Written by Don Byrd
The U.S. Supreme Court canceled the scheduled arguments regarding claims against President Trump’s controversial travel ban, after the administration released a new proclamation creating a different system and set of travel restrictions on Sunday night. The Court has asked lawyers to submit briefs on October 5 as to whether the proclamation makes the case moot.
Justices were set to hear arguments about, among other things, whether the President’s ban on travel from several Muslim-majority countries violated the Constitution’s religious freedom guarantees by targeting Muslim immigrants, as some lower courts and the 4th Circuit Court of Appeals have ruled. The new proclamation addresses eight countries, restricting travel from seven countries to the U.S. (Iran, Libya, Syria, Yemen, Somalia, Chad and North Korea) and restricting travel to the U.S. for certain government officials from Venezuela and their families. This article from CNN has a chart showing the different levels of restriction. Sudan was dropped from the earlier ban’s list and Chad was added, along with two countries that do not have a Muslim majority: North Korea and Venezuela.
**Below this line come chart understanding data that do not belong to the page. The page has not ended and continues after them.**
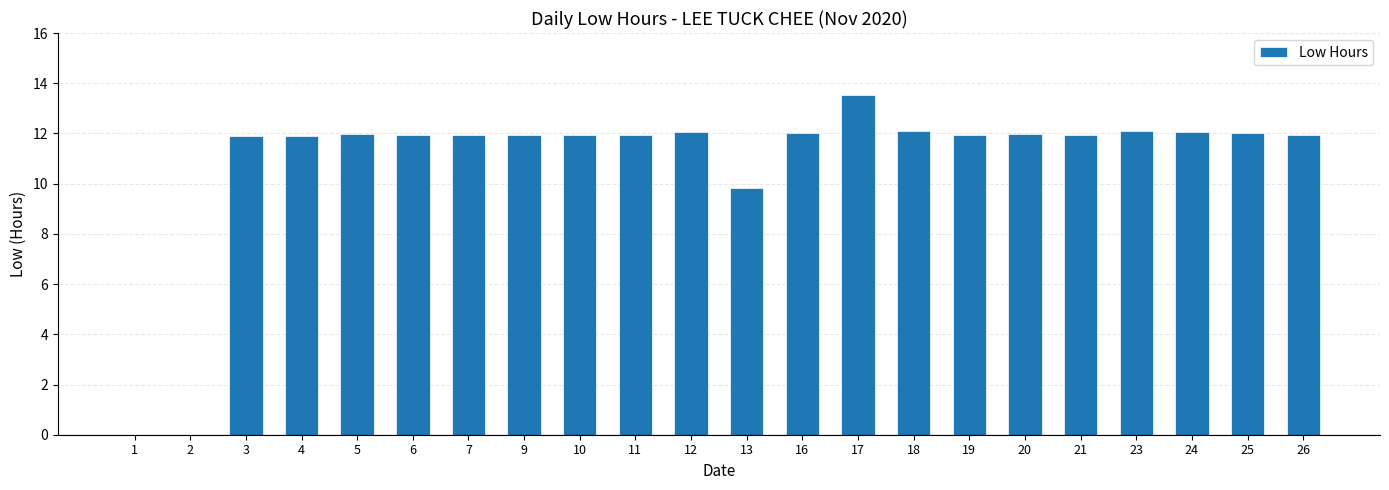

What value does the data have at 18?

12.1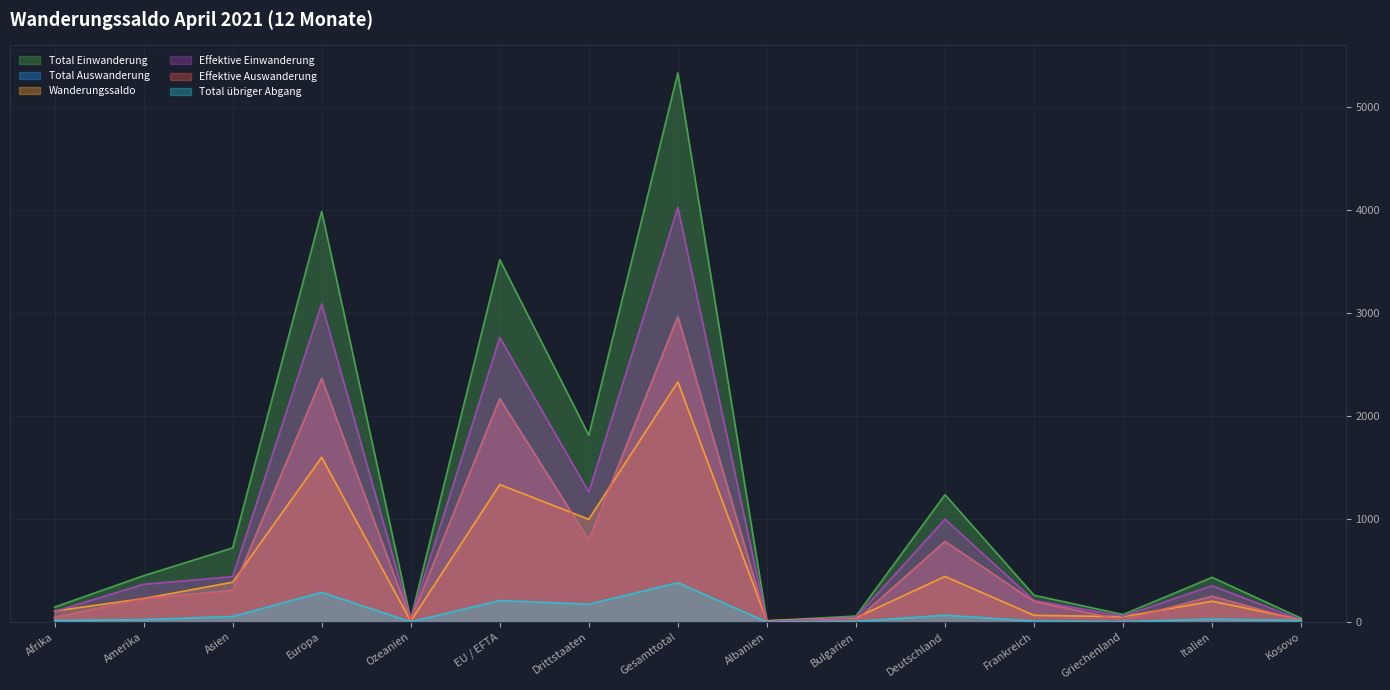

True or false: Total Einwanderung has a value of 145 at Afrika.

True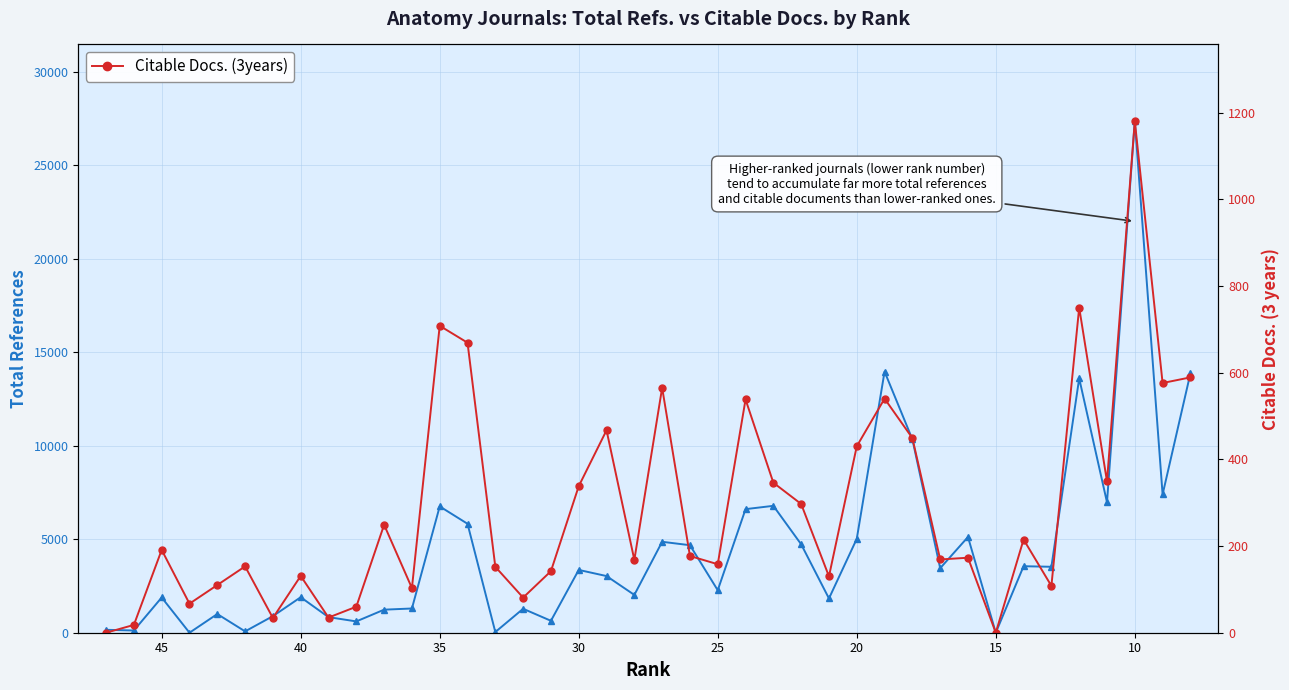

What is the highest value of the Total Refs. series?

27361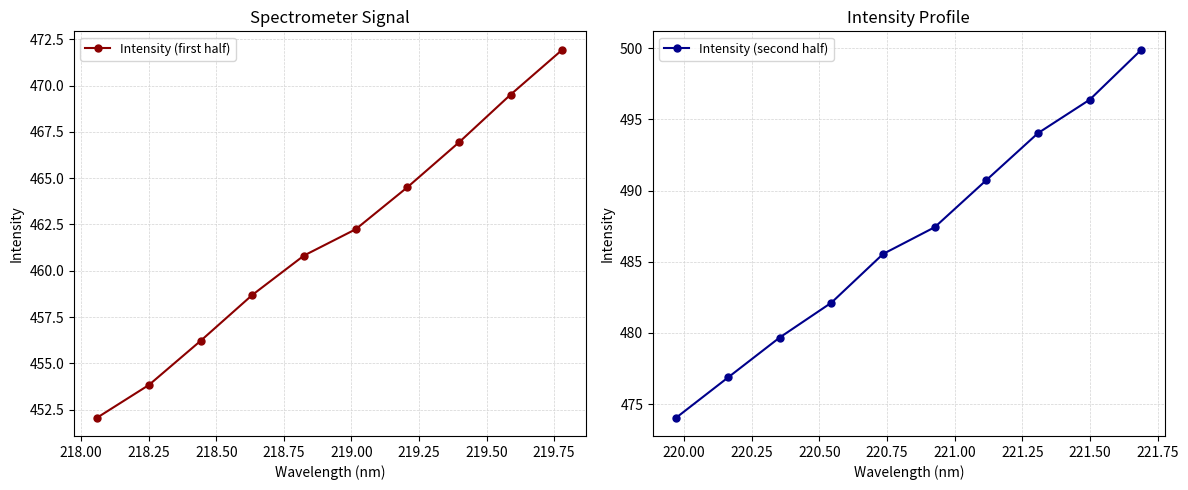

What is the value of the Intensity (first half) point at the 2nd from the left?

453.8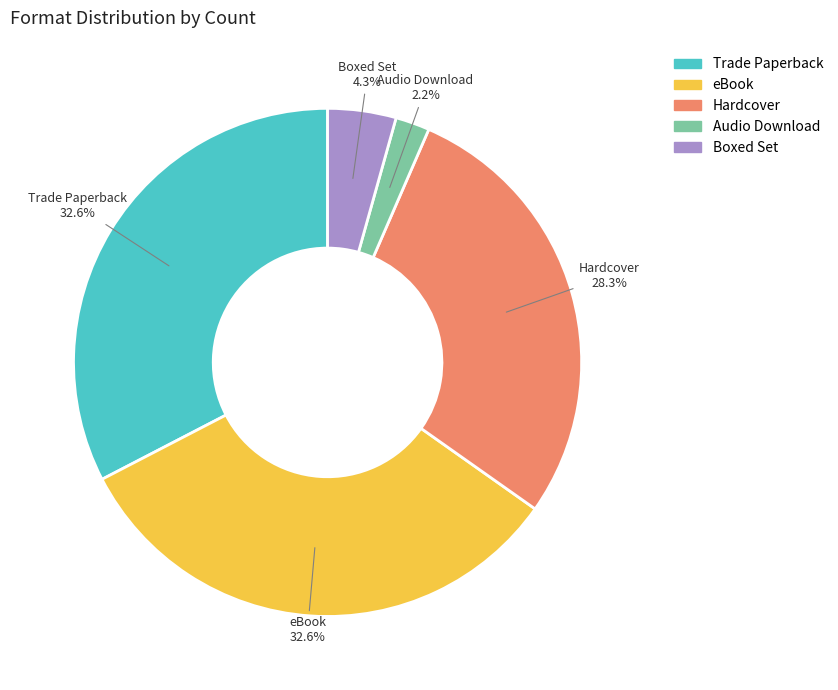

Which has a higher value, Audio Download or Hardcover?

Hardcover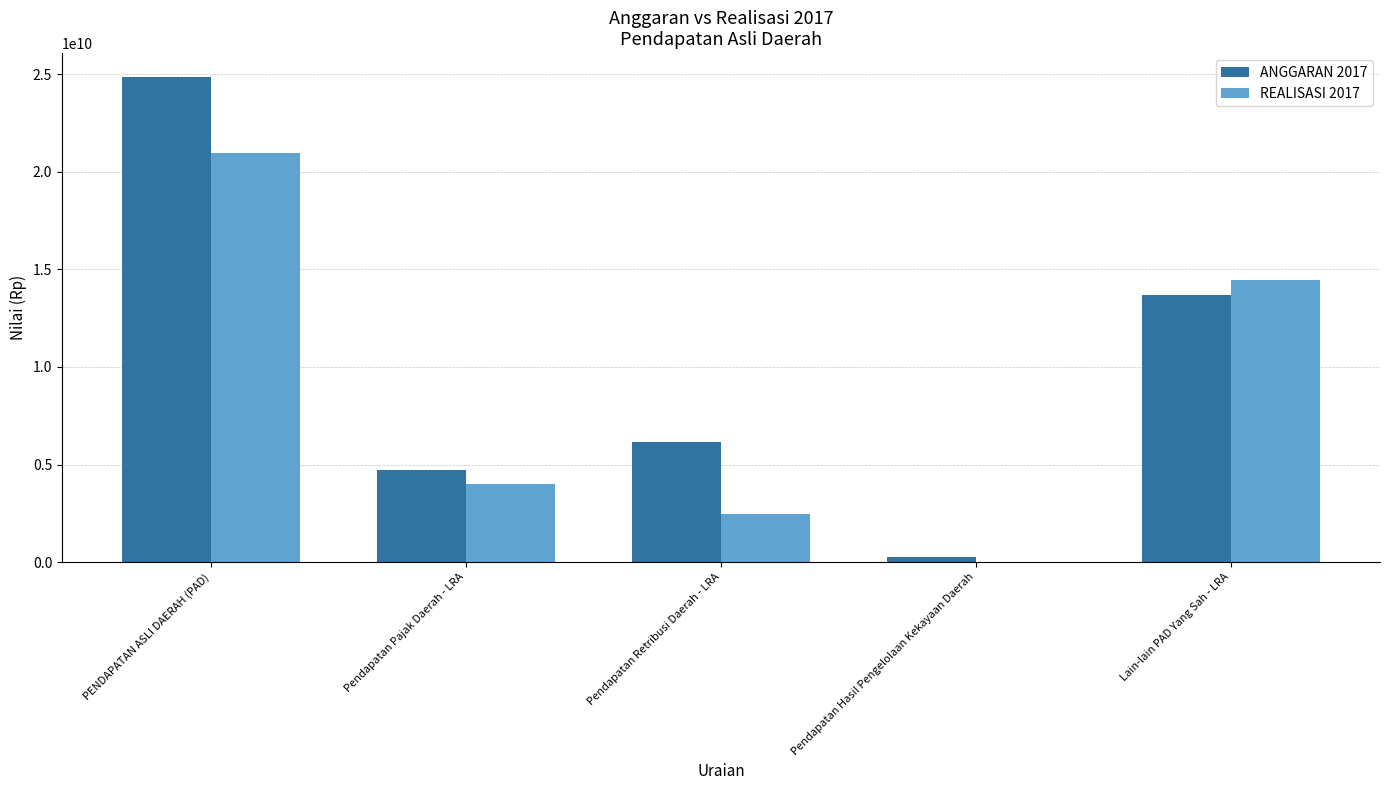

Is the value of ANGGARAN 2017 at Lain-lain PAD Yang Sah - LRA greater than the value of REALISASI 2017 at Lain-lain PAD Yang Sah - LRA?

No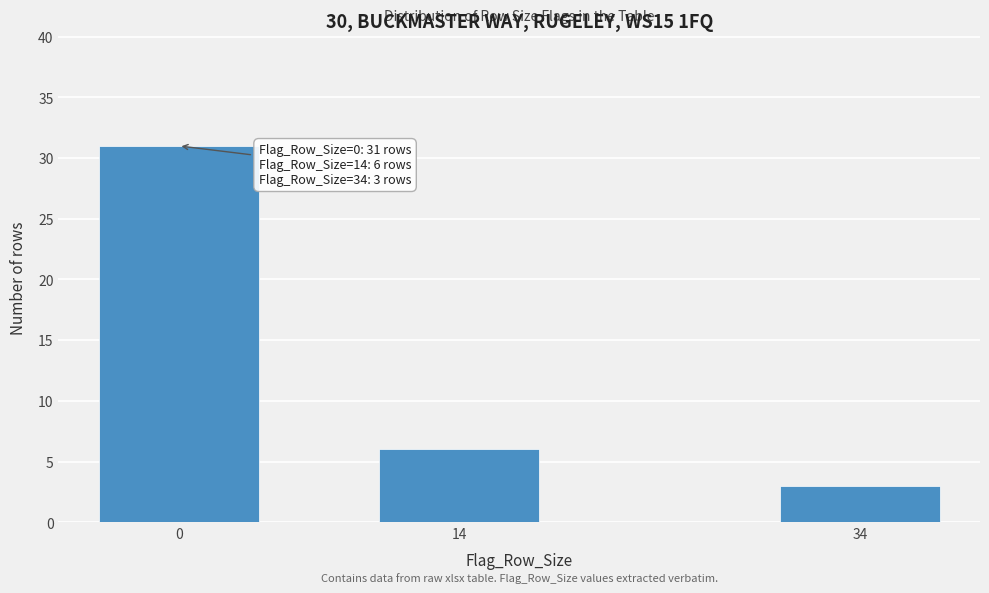

Reading left to right, list all the values displayed in this chart.

0=31	14=6	34=3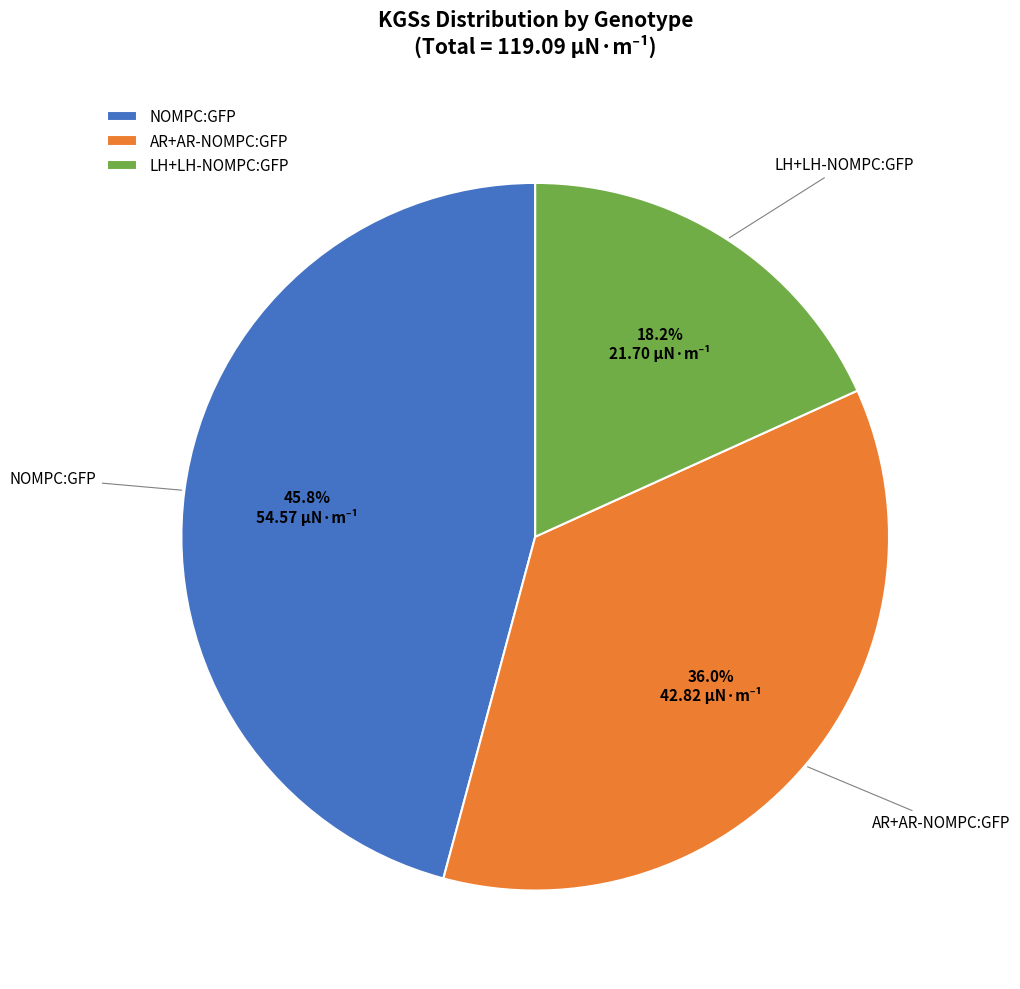

Does any single category account for the majority?

No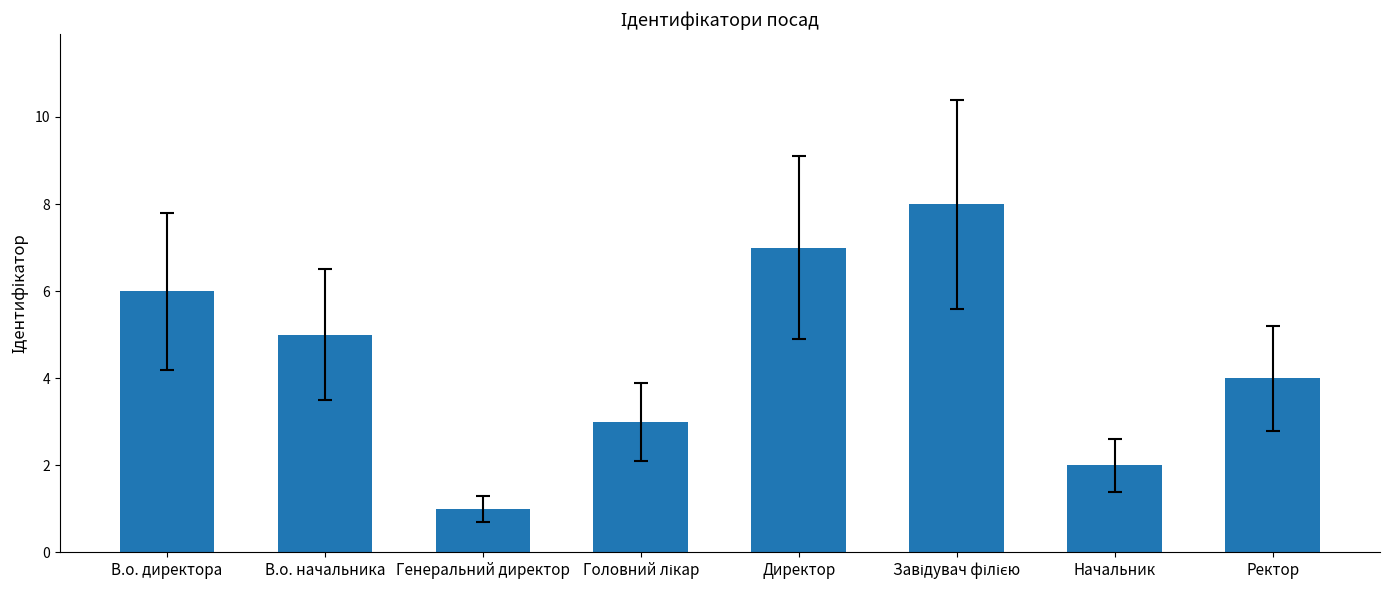

What is the label of the 1st bar from the left?

В.о. директора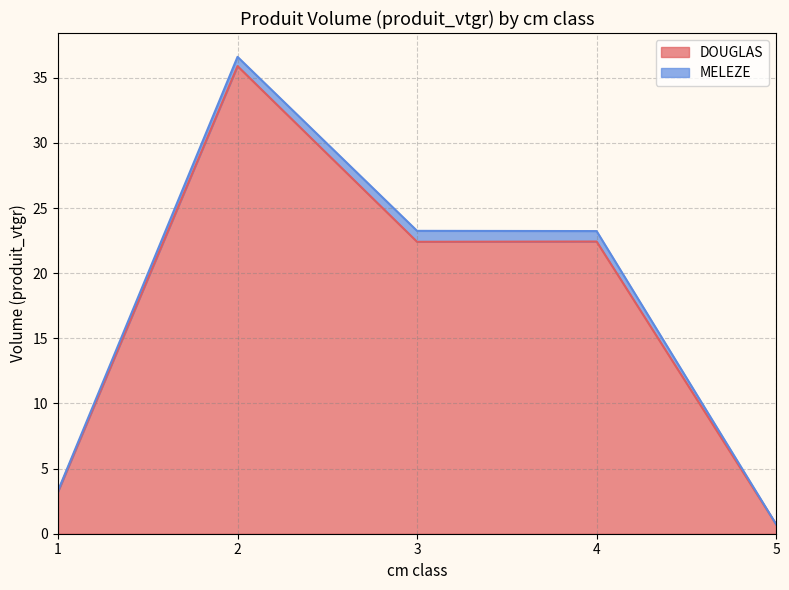

What is the greatest value displayed?

35.9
In response, Baptist Joint Committee Executive Director Amanda Tyler said the following:
The particular details of this new proclamation will determine whether the Court hears and decides the case currently before it. Regardless of that legal outcome, the BJC will continue to denounce any government action that uses a person’s faith as a reason for exclusion or any policy rooted in anti-Muslim animus.
The BJC joined an amicus brief to the U.S. Supreme Court in the travel ban case, offered by an interfaith coalition of individuals and organizations. The brief argues that President Trump’s Executive Order “selectively burdens Muslim-majority countries while exempting comparable Christian-majority countries” in violation of the Establishment Clause.
Whether the Supreme Court will now declare that case moot in light of the new proclamation remains to be seen, though some experts seem to think that is likely, according to a New York Times report and a Reuters article. The new travel ban goes into effect October 18.